Reproduce only what runs from the line containing "image of glioma" to the line containing "(IHC) histopathology image" in the records below, inclusive. Keep it exact, and keep the pictures out.

■ Data supplied ■
··········

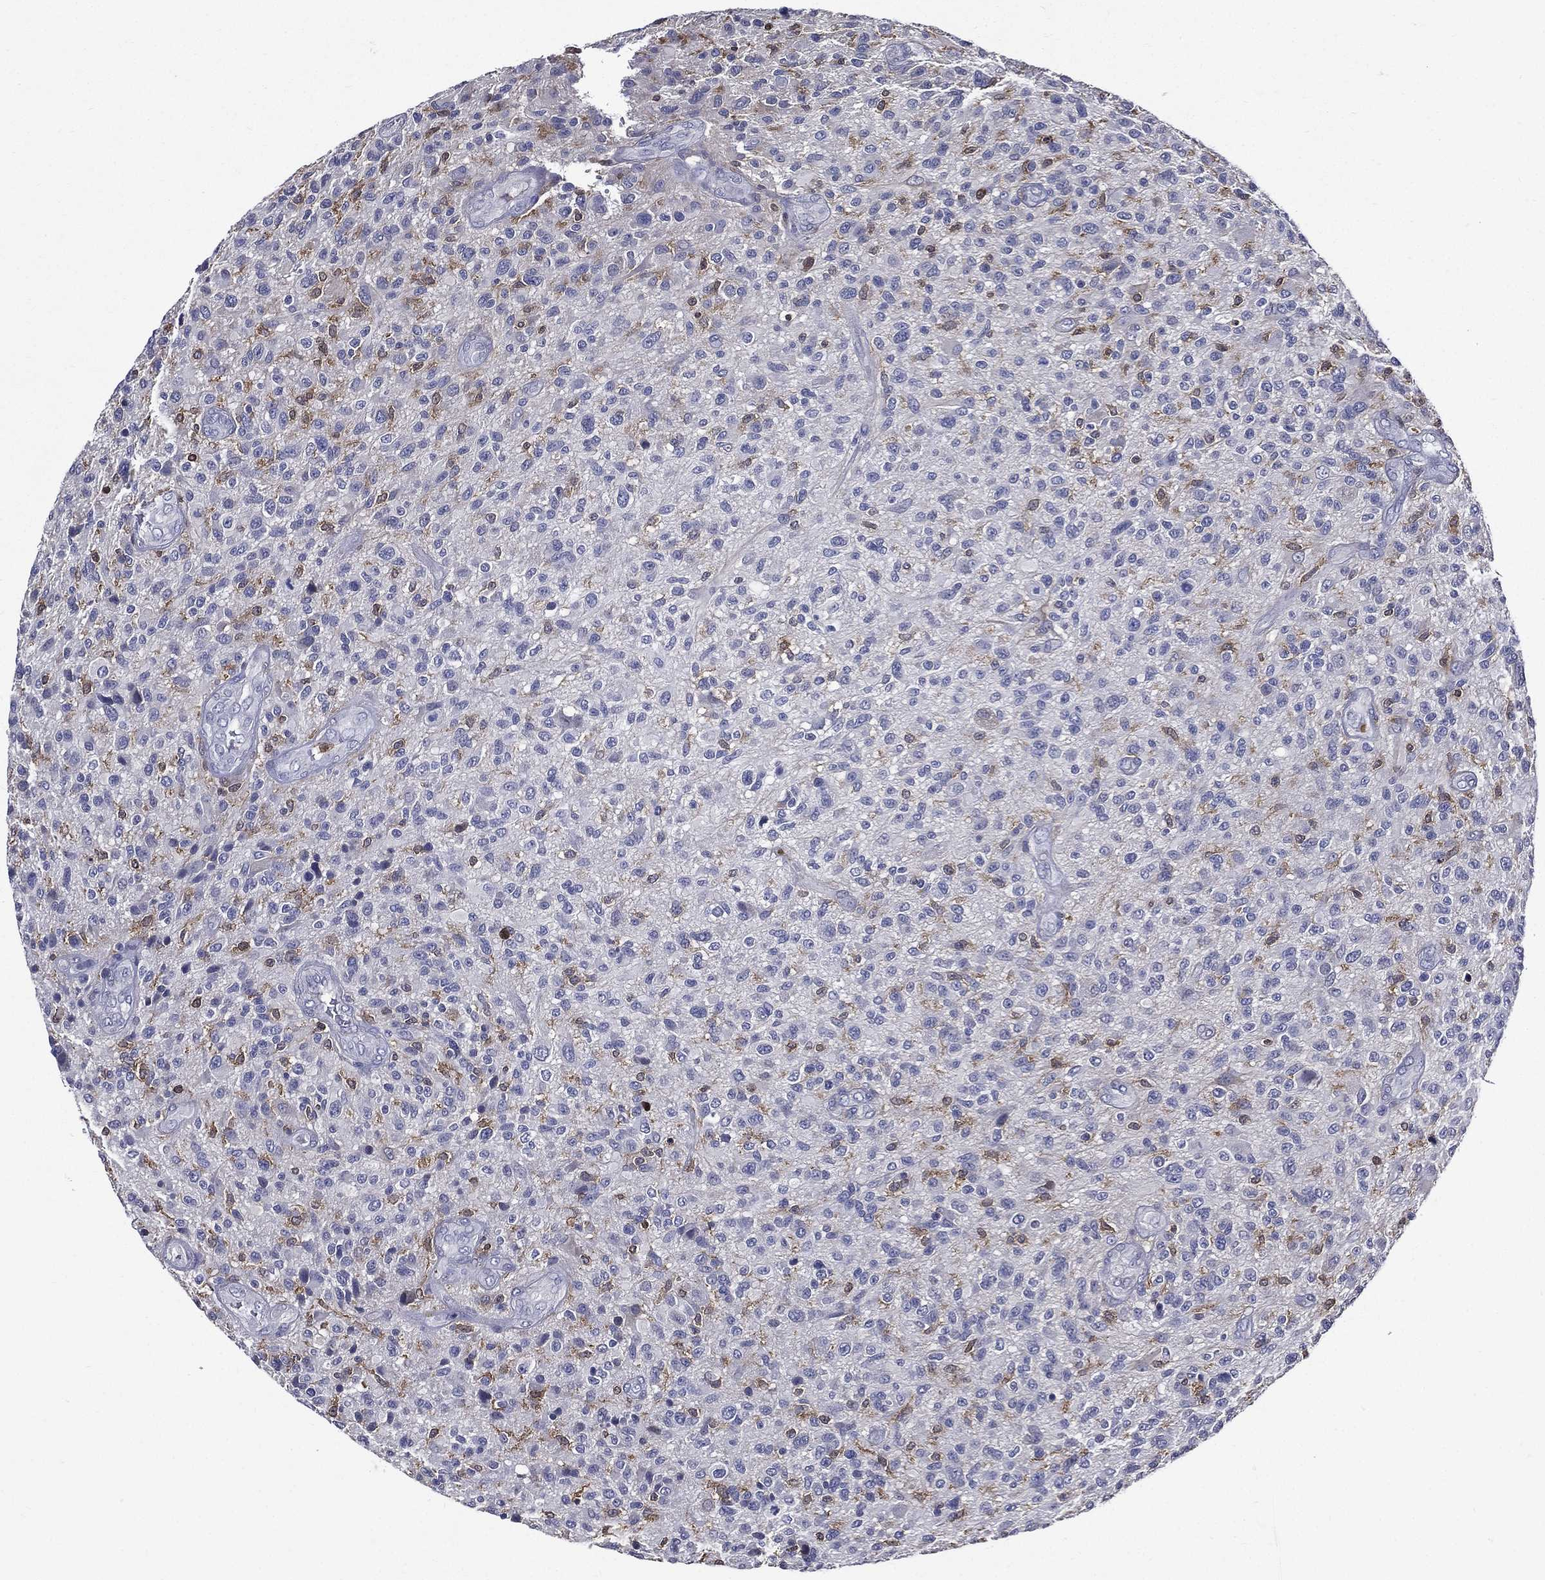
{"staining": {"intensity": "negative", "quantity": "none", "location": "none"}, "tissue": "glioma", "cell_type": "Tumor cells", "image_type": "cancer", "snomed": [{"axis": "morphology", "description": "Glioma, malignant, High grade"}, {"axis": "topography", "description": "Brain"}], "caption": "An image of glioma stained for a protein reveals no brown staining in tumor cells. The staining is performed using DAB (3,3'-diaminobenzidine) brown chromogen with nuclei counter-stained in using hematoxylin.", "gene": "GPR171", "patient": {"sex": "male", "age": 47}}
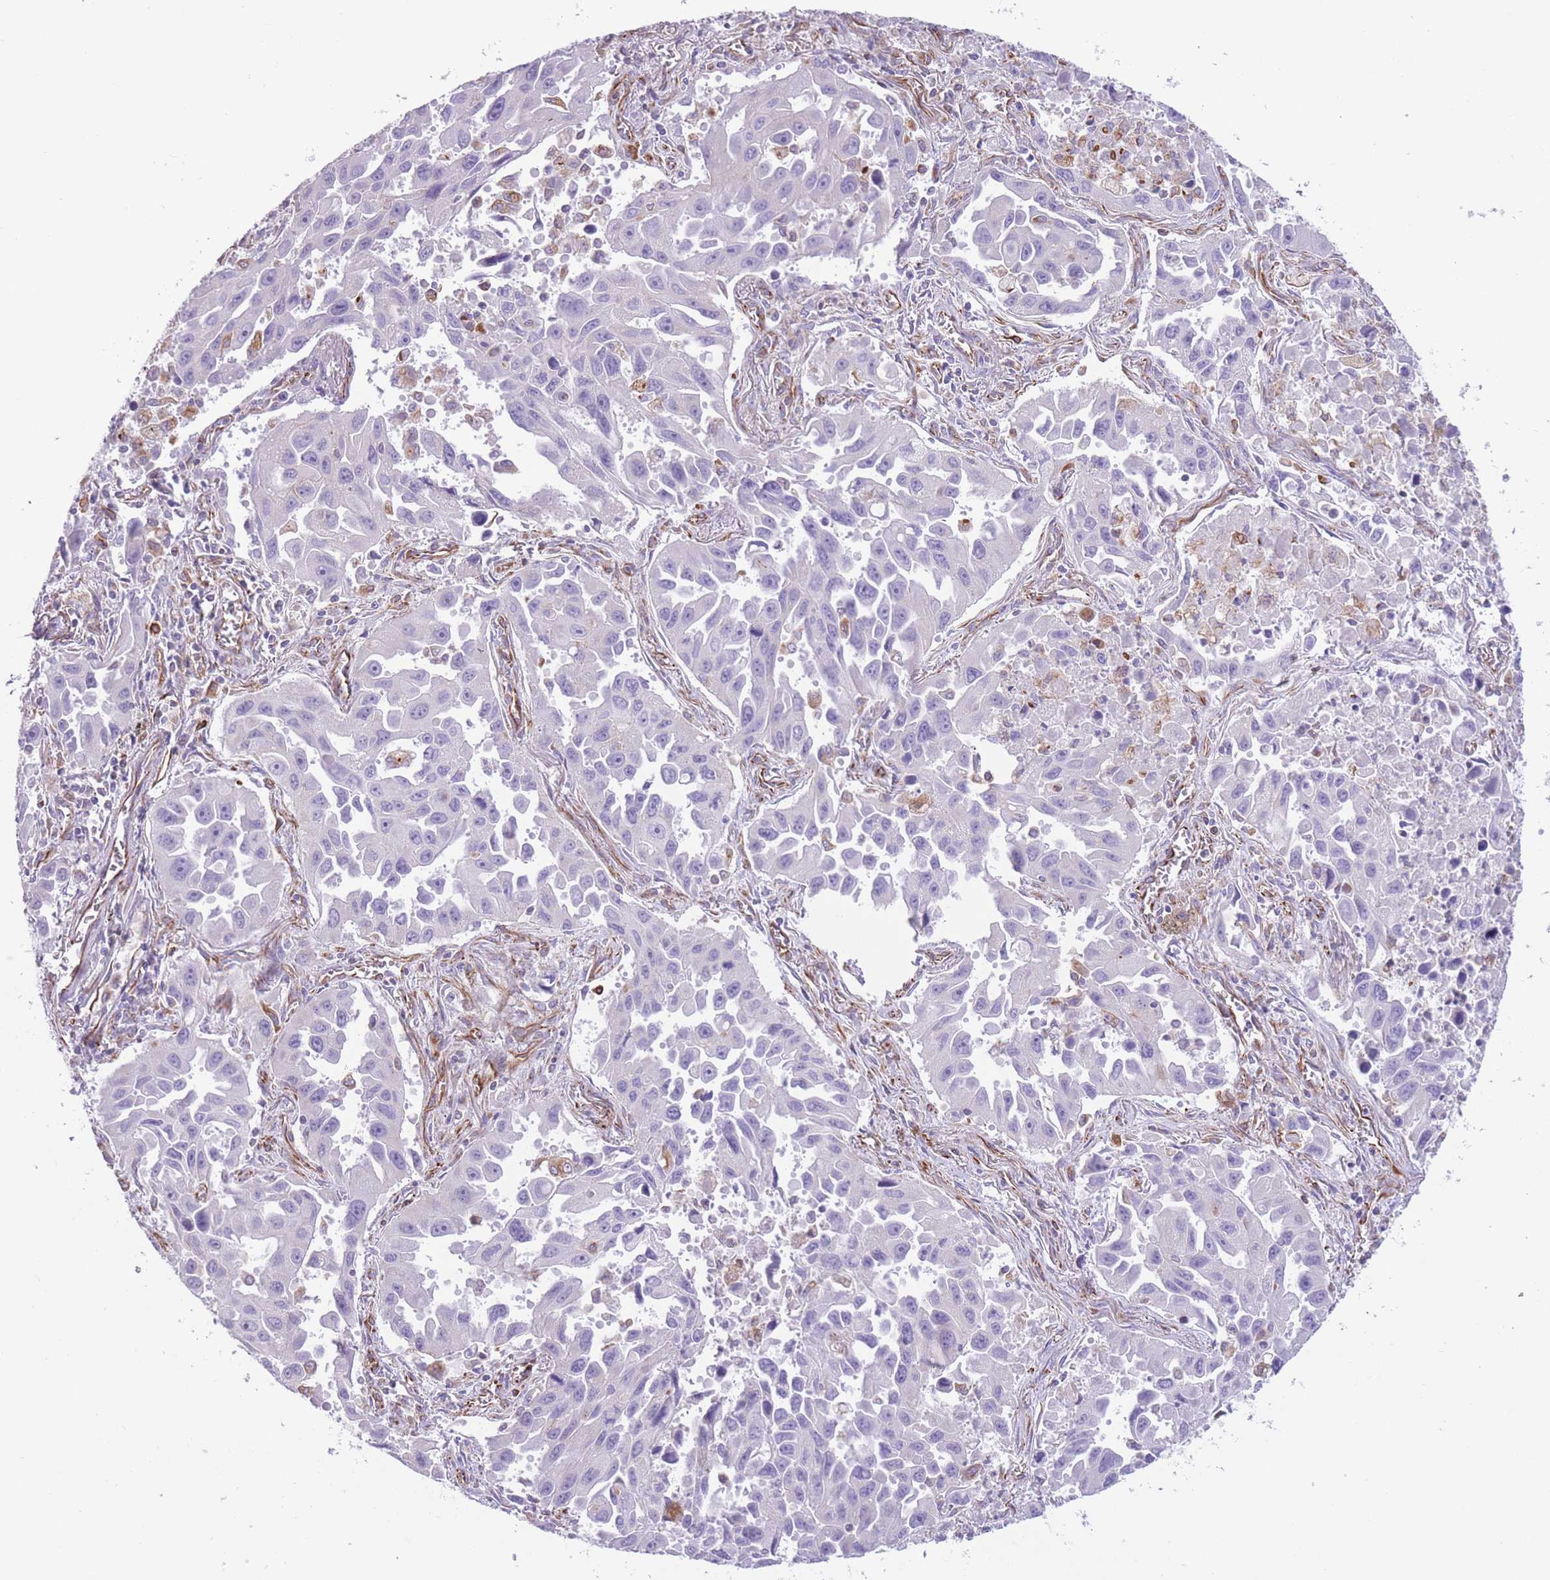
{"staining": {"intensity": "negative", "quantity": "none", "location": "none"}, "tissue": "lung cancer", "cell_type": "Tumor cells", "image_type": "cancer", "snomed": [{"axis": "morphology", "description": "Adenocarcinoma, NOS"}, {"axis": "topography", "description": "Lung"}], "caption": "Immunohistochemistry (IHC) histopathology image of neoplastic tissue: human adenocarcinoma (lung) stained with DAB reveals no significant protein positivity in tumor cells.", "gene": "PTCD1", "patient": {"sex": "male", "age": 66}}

··········

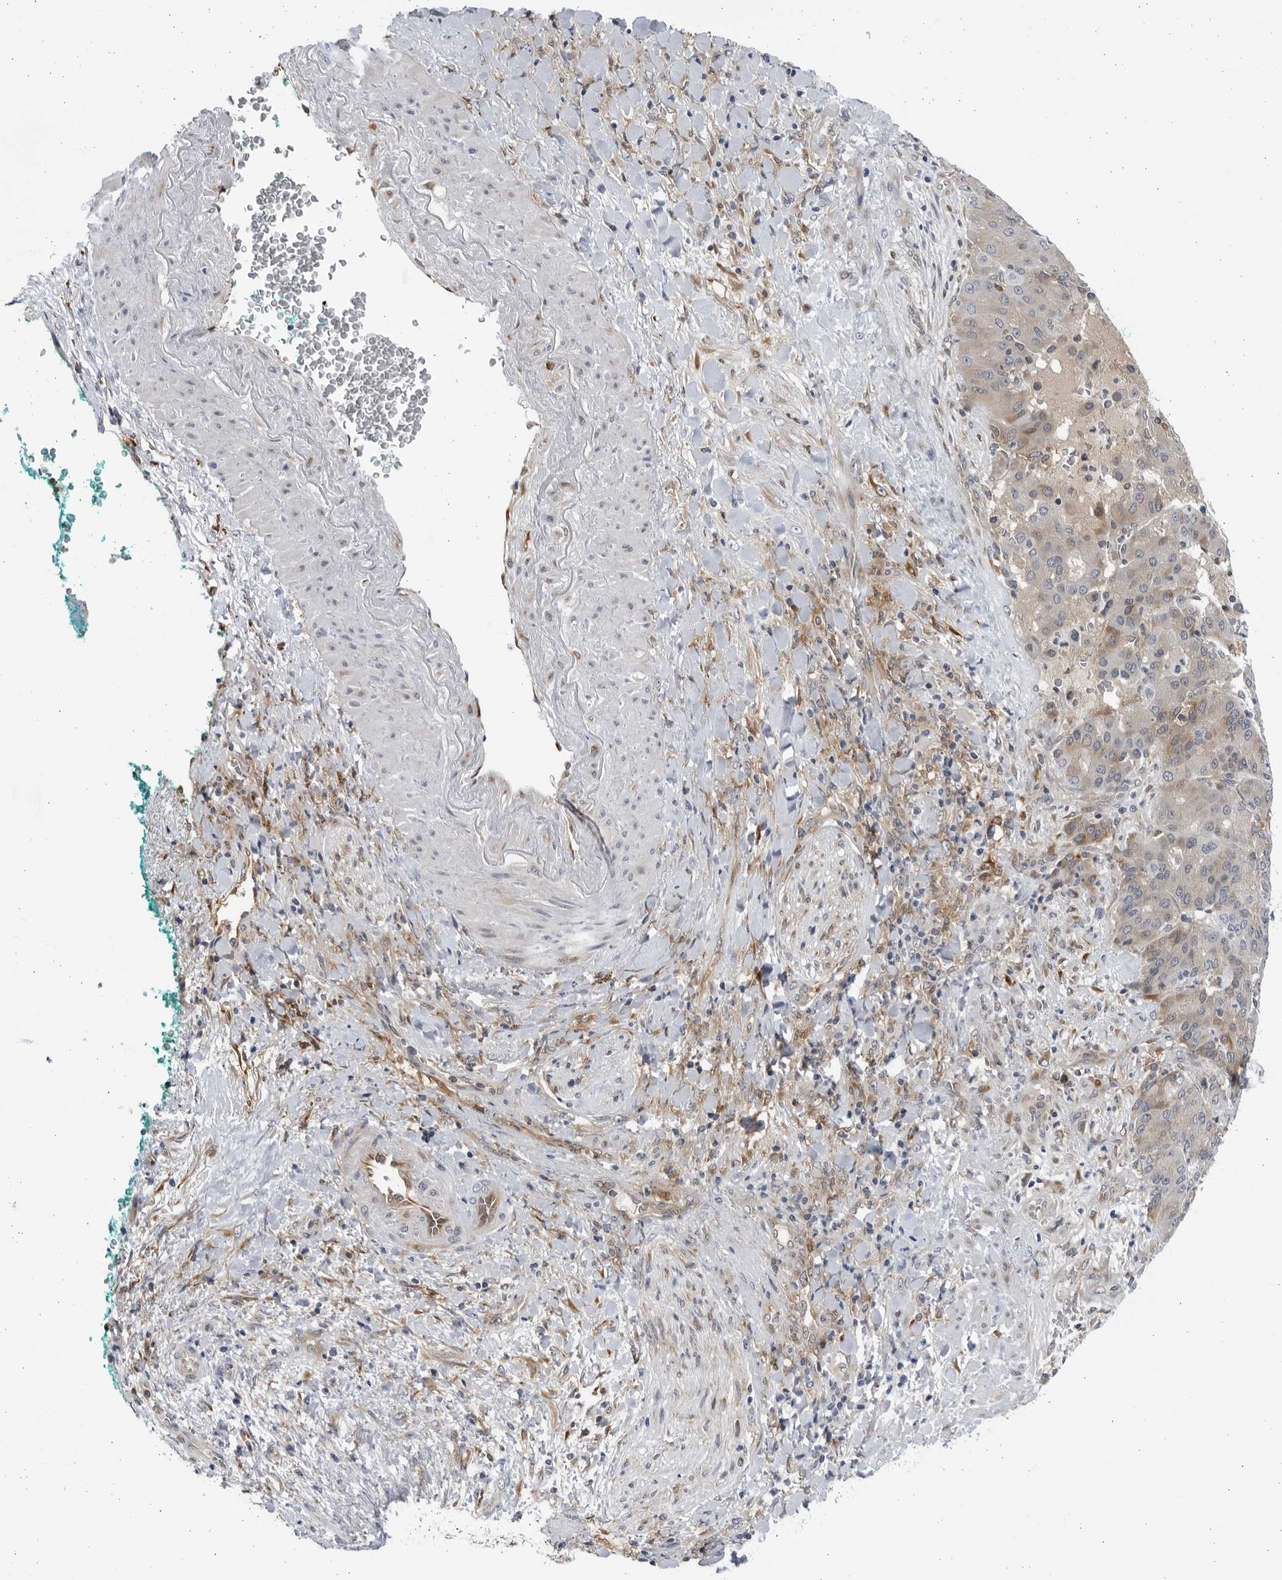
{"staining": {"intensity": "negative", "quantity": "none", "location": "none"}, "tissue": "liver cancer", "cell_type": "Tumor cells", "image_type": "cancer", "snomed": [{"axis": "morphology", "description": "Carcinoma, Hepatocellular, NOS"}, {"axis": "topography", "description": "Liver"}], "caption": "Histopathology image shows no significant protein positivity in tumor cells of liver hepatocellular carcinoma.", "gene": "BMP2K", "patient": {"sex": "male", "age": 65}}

··········

■ Result for this task ■
{"staining": {"intensity": "negative", "quantity": "none", "location": "none"}, "tissue": "glioma", "cell_type": "Tumor cells", "image_type": "cancer", "snomed": [{"axis": "morphology", "description": "Glioma, malignant, High grade"}, {"axis": "topography", "description": "Brain"}], "caption": "An image of glioma stained for a protein reveals no brown staining in tumor cells. The staining is performed using DAB (3,3'-diaminobenzidine) brown chromogen with nuclei counter-stained in using hematoxylin.", "gene": "GPR171", "patient": {"sex": "male", "age": 47}}
{"staining": {"intensity": "negative", "quantity": "none", "location": "none"}, "tissue": "lung cancer", "cell_type": "Tumor cells", "image_type": "cancer", "snomed": [{"axis": "morphology", "description": "Adenocarcinoma, NOS"}, {"axis": "topography", "description": "Lung"}], "caption": "Immunohistochemistry (IHC) histopathology image of neoplastic tissue: human adenocarcinoma (lung) stained with DAB reveals no significant protein positivity in tumor cells.", "gene": "PTCD1", "patient": {"sex": "male", "age": 66}}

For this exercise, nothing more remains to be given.